Moving from Nikola to Hugo June 6, 2017

As part of my recent Move to Hugo I wrote a few small tools that may be useful (with tweaking) for someone else doing the same, or moving from a similar static hosting platform.

Basic configuration

I was extremely happy to find that I could keep my existing permalink structure just by editing config.toml:

[permalinks]
    post = "/:year/:month/:title/"

Importing content

The first part of content was easy, as Nikola and Hugo have very similar methods for storing static files. I just had to copy the contents of my serialized-nikola/files tree to my serialized-hugo/static tree.

The next part was a little trickier. Nikola:

  • Supports Restructured Text, which I used for a few posts
  • Has a different frontmatter format (Restructured Text style, wrapped in HTML comments for markdown)
  • Has a different date syntax – actually, supports more flexible dates, so I had several syntaxes in play.

I had enough posts (137) that doing this by hand would have been not fun at all, so of course, I scripted it. It’s not a generically useful script – I even hard coded in some of my paths – but if you’re doing a similar migration it might be a good starting point. Nikola has a crazy-high degree of flexibility, this script specifically only handles the subset of what I was using.

Please also note, for these one-and-done scripts I tend to ignore my typically rigorous testing and error checking habits. 😁

Here’s the process:

conversion process

Yet again, pandoc to the rescue, as it made converting from Restructured Text to Markdown a breeze.

    args = ['pandoc', '--from=rst', '--to=markdown', '--output=-']
    args.append(srcpath)
    data['content'] = subprocess.check_output(args)

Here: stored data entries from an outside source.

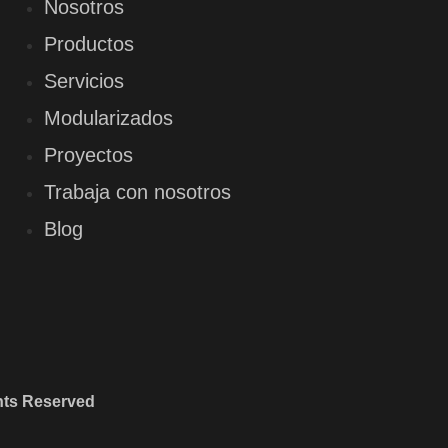
Nosotros
Productos
Servicios
Modularizados
Proyectos
Trabaja con nosotros
Blog
ghts Reserved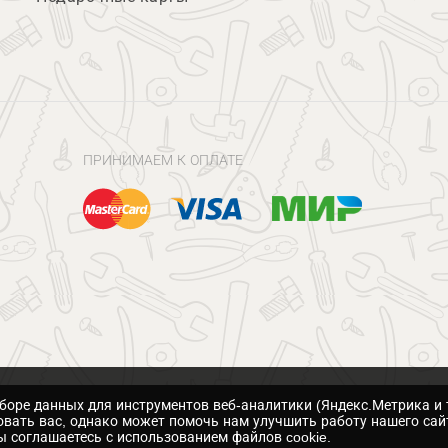
ПРИНИМАЕМ К ОПЛАТЕ
сборе данных для инструментов веб-аналитики (Яндекс.Метрика и 
вать вас, однако может помочь нам улучшить работу нашего сай
 соглашаетесь с использованием файлов cookie.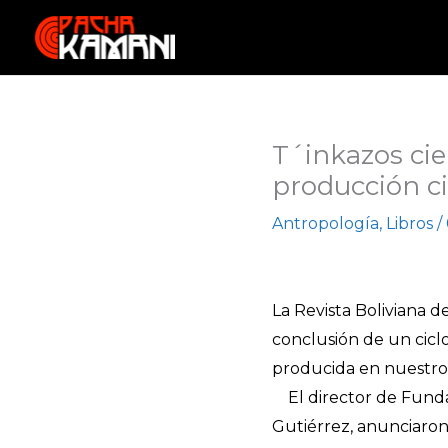
Ir
al
contenido
T´inkazos cier
producción ci
Antropología
,
Libros
/
La Revista Boliviana 
conclusión de un cicl
producida en nuestro p
El director de Funda
Gutiérrez, anunciaron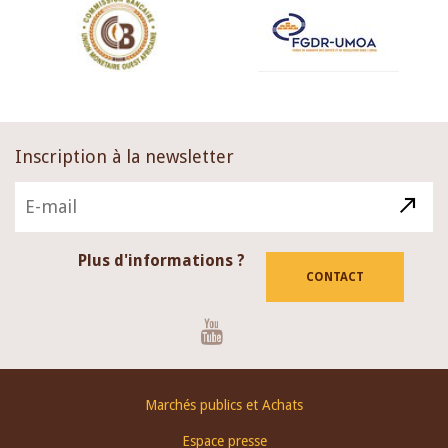
Inscription à la newsletter
Plus d'informations ?
CONTACT
Youtube
Footer
Marchés publics et Achats
menu
Espace presse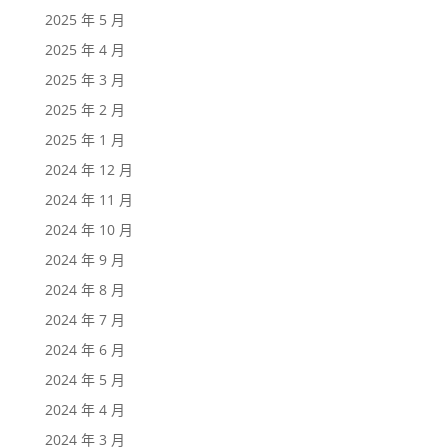
2025 年 5 月
2025 年 4 月
2025 年 3 月
2025 年 2 月
2025 年 1 月
2024 年 12 月
2024 年 11 月
2024 年 10 月
2024 年 9 月
2024 年 8 月
2024 年 7 月
2024 年 6 月
2024 年 5 月
2024 年 4 月
2024 年 3 月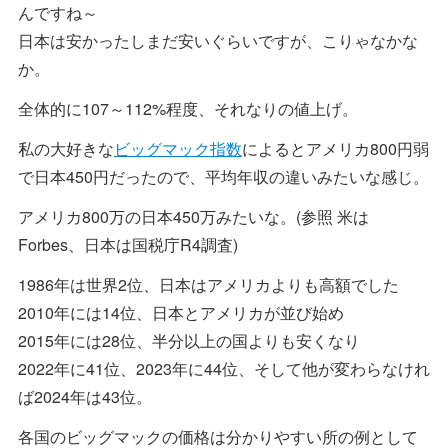
んですね～
日本は安かったしまだ安いぐらいですが、こりゃなかな
か。
全体的に107～112%程度、それなりの値上げ。
私の大好きな
ビッグマック指数
によるとアメリカ800円弱
で日本450円だったので、平均年収の違いみたいな感じ。
アメリカ800万の日本450万みたいな。(参照 米は
Forbes、日本は国税庁R4調査)
1986年は世界2位、日本はアメリカよりも高額でした
2010年には14位、日本とアメリカが並び始め
2015年には28位、半分以上の国よりも安くなり
2022年に41位、2023年に44位、そして他が変わらなけれ
ば2024年は43位。
各国のビッグマックの価格は分かりやすい所の例として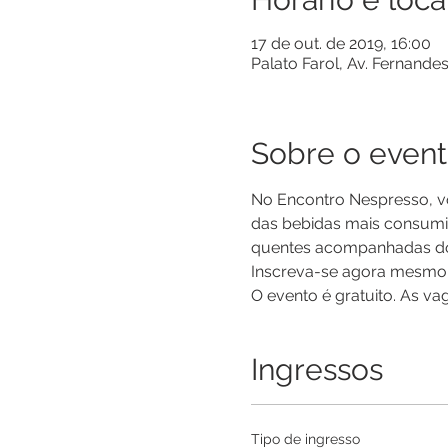
17 de out. de 2019, 16:00
Palato Farol, Av. Fernandes
Sobre o even
No Encontro Nespresso, vo
das bebidas mais consumid
quentes acompanhadas dos 
Inscreva-se agora mesmo 
O evento é gratuito. As va
Ingressos
Tipo de ingresso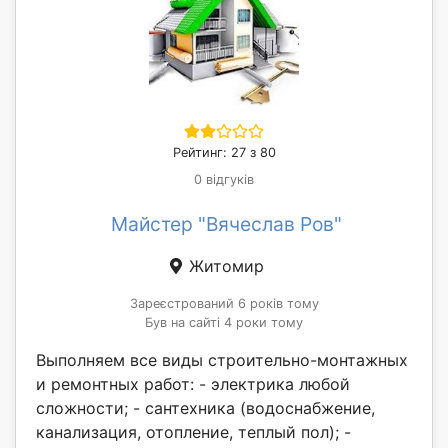
Рейтинг: 27 з 80
0 відгуків
Майстер "Вячеслав Ров"
Житомир
Зареєстрований 6 років тому
Був на сайті 4 роки тому
Выполняем все виды строительно-монтажных
и ремонтных работ: - электрика любой
сложности; - сантехника (водоснабжение,
канализация, отопление, теплый пол); -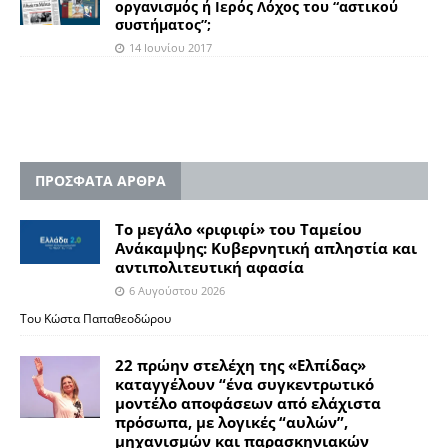
οργανισμός ή Ιερός Λόχος του “αστικού
συστήματος”;
14 Ιουνίου 2017
ΠΡΟΣΦΑΤΑ ΑΡΘΡΑ
Το μεγάλο «ριφιφί» του Ταμείου
Ανάκαμψης: Κυβερνητική απληστία και
αντιπολιτευτική αφασία
6 Αυγούστου 2026
Του Κώστα Παπαθεοδώρου
22 πρώην στελέχη της «Ελπίδας»
καταγγέλουν “ένα συγκεντρωτικό
μοντέλο αποφάσεων από ελάχιστα
πρόσωπα, με λογικές “αυλών”,
μηχανισμών και παρασκηνιακών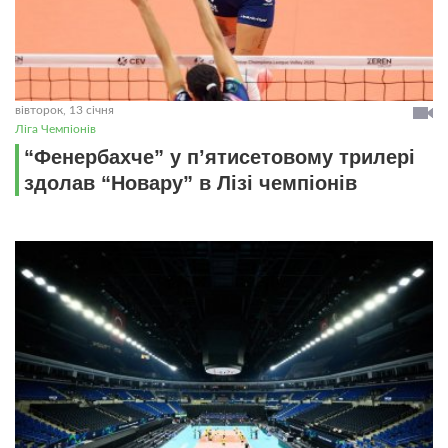
вівторок, 13 січня
Ліга Чемпіонів
“Фенербахче” у п’ятисетовому трилері
здолав “Новару” в Лізі чемпіонів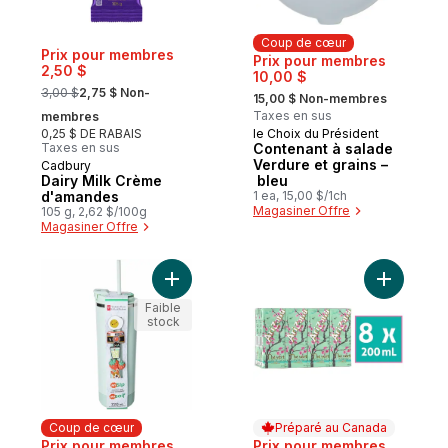
Coup de cœur
Prix pour membres
Prix pour membres
2,50 $
10,00 $
, formerly:
, formerly:
3,00 $
2,75 $ Non-
15,00 $ Non-membres
Taxes en sus
membres
0,25 $ DE RABAIS
le Choix du Président
Coup de cœur
Taxes en sus
Contenant à salade
Verdure et grains –
Cadbury
Dairy Milk Crème
bleu
d'amandes
1 ea, 15,00 $/1ch
Magasiner Offre
105 g, 2,62 $/100g
Magasiner Offre
Ajouter Bouteille isotherme en acier inoxy
Ajouter T
Faible
stock
Coup de cœur
Préparé au Canada
Prix pour membres
Prix pour membres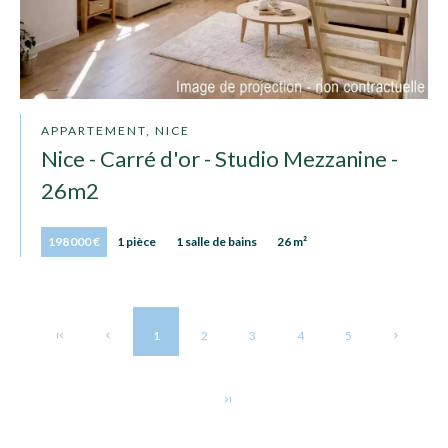
APPARTEMENT, NICE
Nice - Carré d'or - Studio Mezzanine -
26m2
198 000 €
1 pièce
1 salle de bains
26 m²
1
2
3
4
5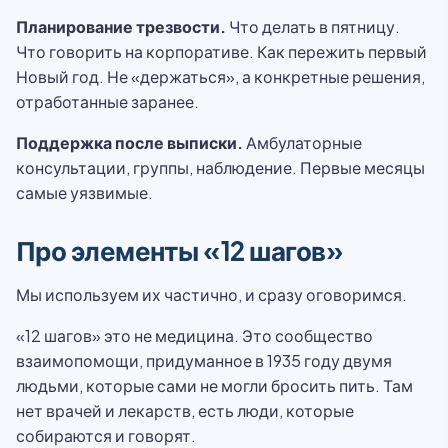
Планирование трезвости.
Что делать в пятницу.
Что говорить на корпоративе. Как пережить первый
Новый год. Не «держаться», а конкретные решения,
отработанные заранее.
Поддержка после выписки.
Амбулаторные
консультации, группы, наблюдение. Первые месяцы
самые уязвимые.
Про элементы «12 шагов»
Мы используем их частично, и сразу оговоримся.
«12 шагов» это не медицина. Это сообщество
взаимопомощи, придуманное в 1935 году двумя
людьми, которые сами не могли бросить пить. Там
нет врачей и лекарств, есть люди, которые
собираются и говорят.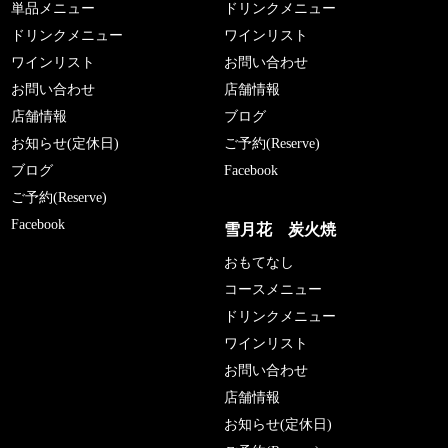
単品メニュー
ドリンクメニュー
ドリンクメニュー
ワインリスト
ワインリスト
お問い合わせ
お問い合わせ
店舗情報
店舗情報
ブログ
お知らせ(定休日)
ご予約(Reserve)
ブログ
Facebook
ご予約(Reserve)
Facebook
雪月花 炭火焼
おもてなし
コースメニュー
ドリンクメニュー
ワインリスト
お問い合わせ
店舗情報
お知らせ(定休日)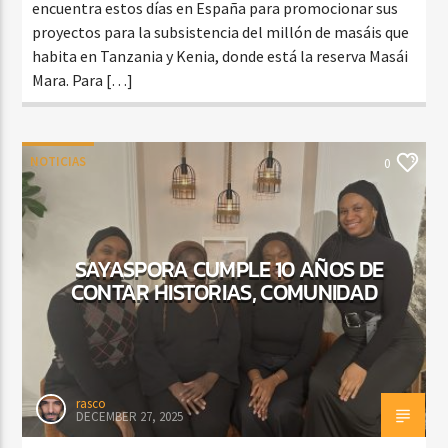
encuentra estos días en España para promocionar sus
proyectos para la subsistencia del millón de masáis que
habita en Tanzania y Kenia, donde está la reserva Masái
Mara. Para […]
NOTICIAS
0
SAYASPORA CUMPLE 10 AÑOS DE
CONTAR HISTORIAS, COMUNIDAD
rasco
DECEMBER 27, 2025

I went through the majority of the posts by hand, and there were only a few things that got left behind (that I noticed), like YouTube embed codes, that were easy to fix up by hand. It was really incredible to run the script and in a matter of seconds have the livereload refresh to reveal a fully functional site.

Spring Cleaning

While I was migrating, I realized there were a lot of images and random other files which were no longer used, many from posts which I had retired long ago. Almost all static site generators (including hugo) do struggle with image/post locality; there’s a good discussion in a github issue.. Because of this, I had about 500 files in my static/ directory, and I had no idea which were still being referenced or not.

Thanks to all the posts being in markdown, I realized the paths would have to show up in those files, so built out a simple tool to

  • find all the files in static/, and normalize the paths to match what they actually look like from the webserver
  • Open every file in the content tree, and keep track of any of the static file paths which appear in them
  • Output all the static files which have zero references

This tool is in go: unused_images.go.

Go’s, unsuprisingly, very powerful when doing this kind of task. A snippet showing the gathering process:

var seen map[string]int

func findImages(path string, f os.FileInfo, err error) error {
	imageRe := regexp.MustCompile("images/.*$")
	seen[imageRe.FindString(path)] = 0
	return nil
}

func main() {
    ...
    seen = make(map[string]int)
    filepath.Walk(images, findImages)
    ...
}

It ran seemingly instantly, and spit out a list of over 100 files that could be deleted, which is excellent (and 100 images fewer to have to check state on every time the deploy/sync process runs.)